- USD/JPY’s range looks solid, and there’s equally solid fundamental justification for it
- Still, it’s wide enough and offers opportunity
- GBP/JPY bulls have the upper hand, but can they keep it?
The Japanese Yen remains essentially rangebound against the US Dollar, as it has for the past couple of months.
There is a sound enough fundamental justification for this. On the one hand generally strong economic data tends to support the Dollar but, on the other, ever-present worries about the deterioration of trade relations between Washington and Beijing tend to produce at least a knee-jerk bid for the Japanese currency.
Overall USD/JPY market bias remains to the downside, firmly if gradually, as it has for much of the year.

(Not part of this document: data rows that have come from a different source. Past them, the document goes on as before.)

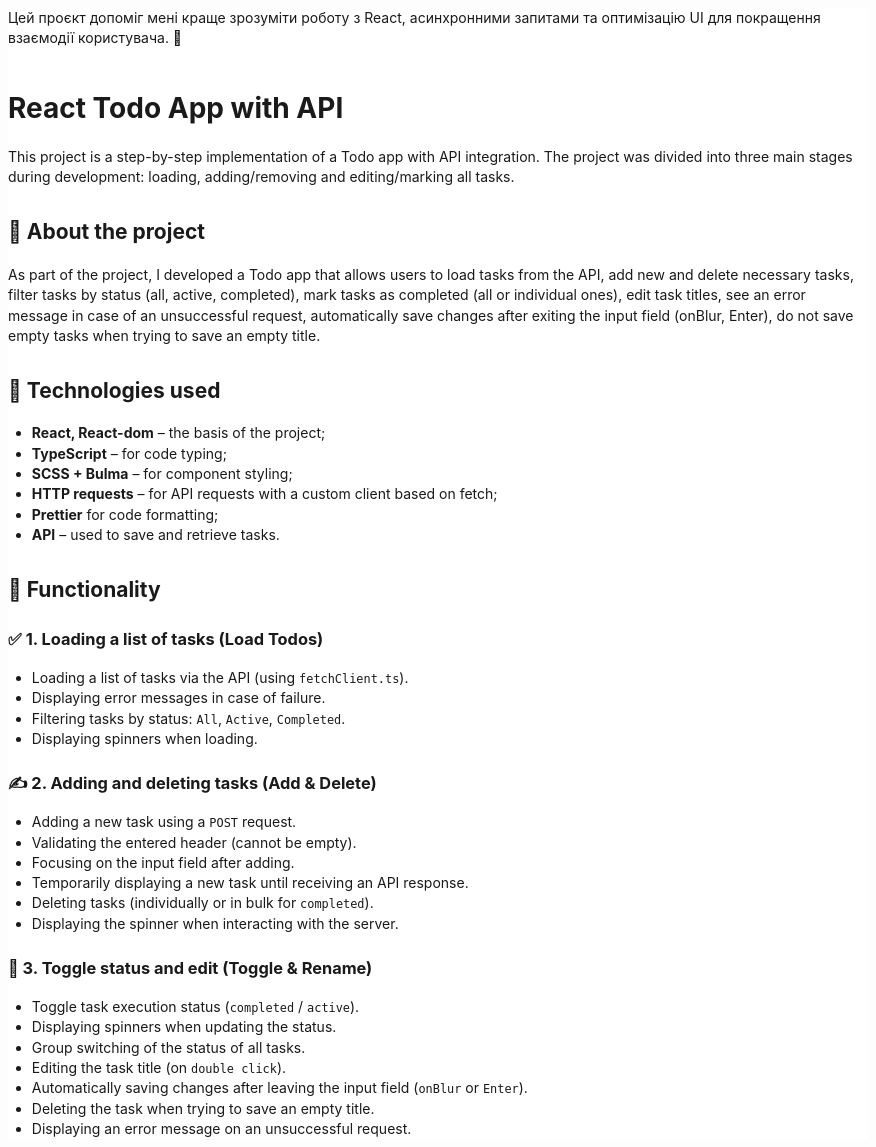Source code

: Цей проєкт допоміг мені краще зрозуміти роботу з React, асинхронними запитами та оптимізацію UI для покращення взаємодії користувача. 🚀

# React Todo App with API

This project is a step-by-step implementation of a Todo app with API integration. The project was divided into three main stages during development: loading, adding/removing and editing/marking all tasks.

## 📖 About the project

As part of the project, I developed a Todo app that allows users to load tasks from the API, add new and delete necessary tasks, filter tasks by status (all, active, completed), mark tasks as completed (all or individual ones), edit task titles, see an error message in case of an unsuccessful request, automatically save changes after exiting the input field (onBlur, Enter), do not save empty tasks when trying to save an empty title.

## 🔧 Technologies used

- **React, React-dom** – the basis of the project;
- **TypeScript** – for code typing;
- **SCSS + Bulma** – for component styling;
- **HTTP requests** – for API requests with a custom client based on fetch;
- **Prettier** for code formatting;
- **API** – used to save and retrieve tasks.

## 🚀 Functionality

### ✅ 1. Loading a list of tasks (Load Todos)
- Loading a list of tasks via the API (using `fetchClient.ts`).
- Displaying error messages in case of failure.
- Filtering tasks by status: `All`, `Active`, `Completed`.
- Displaying spinners when loading.

### ✍️ 2. Adding and deleting tasks (Add & Delete)
- Adding a new task using a `POST` request.
- Validating the entered header (cannot be empty).
- Focusing on the input field after adding.
- Temporarily displaying a new task until receiving an API response.
- Deleting tasks (individually or in bulk for `completed`).
- Displaying the spinner when interacting with the server.

### 🔄 3. Toggle status and edit (Toggle & Rename)
- Toggle task execution status (`completed` / `active`).
- Displaying spinners when updating the status.
- Group switching of the status of all tasks.
- Editing the task title (on `double click`).
- Automatically saving changes after leaving the input field (`onBlur` or `Enter`).
- Deleting the task when trying to save an empty title.
- Displaying an error message on an unsuccessful request.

However, while the current range holds then US Dollar bears are going to have to limit their ambitions. USD/JPY bounced in the 105.42 region back in late March, and that now forms the range base.
It is now some way below the market, too, and seems unlikely to face a serious test unless this week’s low of 105.68 gives way on a daily or weekly closing basis. That seems unlikely too, for the moment.

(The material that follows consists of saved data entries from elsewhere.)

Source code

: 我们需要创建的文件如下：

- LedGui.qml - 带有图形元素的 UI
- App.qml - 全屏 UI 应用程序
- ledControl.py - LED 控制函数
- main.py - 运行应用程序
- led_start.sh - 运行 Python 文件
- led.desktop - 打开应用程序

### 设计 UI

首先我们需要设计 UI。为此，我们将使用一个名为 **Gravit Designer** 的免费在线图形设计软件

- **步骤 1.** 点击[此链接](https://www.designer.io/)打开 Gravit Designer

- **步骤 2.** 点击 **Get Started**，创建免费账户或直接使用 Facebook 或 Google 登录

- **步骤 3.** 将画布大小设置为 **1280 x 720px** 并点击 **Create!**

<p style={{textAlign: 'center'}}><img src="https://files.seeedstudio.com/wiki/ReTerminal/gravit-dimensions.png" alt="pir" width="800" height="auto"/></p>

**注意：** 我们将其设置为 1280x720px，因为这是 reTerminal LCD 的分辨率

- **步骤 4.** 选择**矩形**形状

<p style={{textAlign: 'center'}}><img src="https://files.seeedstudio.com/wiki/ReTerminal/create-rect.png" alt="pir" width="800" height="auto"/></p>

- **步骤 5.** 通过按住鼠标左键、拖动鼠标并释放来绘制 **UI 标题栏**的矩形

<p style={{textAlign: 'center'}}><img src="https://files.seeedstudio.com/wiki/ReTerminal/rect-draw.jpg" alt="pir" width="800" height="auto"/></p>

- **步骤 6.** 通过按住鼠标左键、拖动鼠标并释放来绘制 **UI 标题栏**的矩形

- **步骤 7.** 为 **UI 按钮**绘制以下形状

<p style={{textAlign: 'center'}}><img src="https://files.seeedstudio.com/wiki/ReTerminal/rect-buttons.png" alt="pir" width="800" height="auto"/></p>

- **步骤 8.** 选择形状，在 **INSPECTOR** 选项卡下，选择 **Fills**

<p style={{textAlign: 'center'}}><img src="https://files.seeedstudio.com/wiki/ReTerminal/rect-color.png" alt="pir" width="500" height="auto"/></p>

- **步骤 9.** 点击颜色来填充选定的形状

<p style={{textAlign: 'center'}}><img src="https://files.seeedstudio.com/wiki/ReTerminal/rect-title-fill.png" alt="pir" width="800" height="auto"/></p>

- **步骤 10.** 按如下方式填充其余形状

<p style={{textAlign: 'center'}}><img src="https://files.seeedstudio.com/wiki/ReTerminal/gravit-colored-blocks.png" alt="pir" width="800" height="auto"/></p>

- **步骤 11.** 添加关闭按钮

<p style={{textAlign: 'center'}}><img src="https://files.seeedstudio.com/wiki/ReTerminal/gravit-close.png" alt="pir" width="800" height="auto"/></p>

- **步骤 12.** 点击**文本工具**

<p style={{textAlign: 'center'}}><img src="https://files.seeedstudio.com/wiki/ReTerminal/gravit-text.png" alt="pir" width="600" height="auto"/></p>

That said the range top at 107.04 doesn’t seem to be under much immediate threat either. The US Dollar conspicuously failed to gain further there on March 28, as it did on March 11. This level looks like quite a serious barrier to near-term bullish progress.
All up the best bet would seem to be playing this range until some evidence that it’s on the way out is seen. It’s reasonably wide so offers investors opportunity both to the upside and the down.
Meanwhile Sterling finds itself in a nice little uptrend against the Yen, with the long GBP/JPY down-move from the peaks of early February now consigned to memory.
However, the Pound needs to regain the highs of late March in the 150.40 level if this uptrend is going to convince and not find itself petering out. The pair’s Relative Strength Index doesn’t indicate any overbuying yet, but it is edging up. Sterling bulls need to consolidate and push on this week.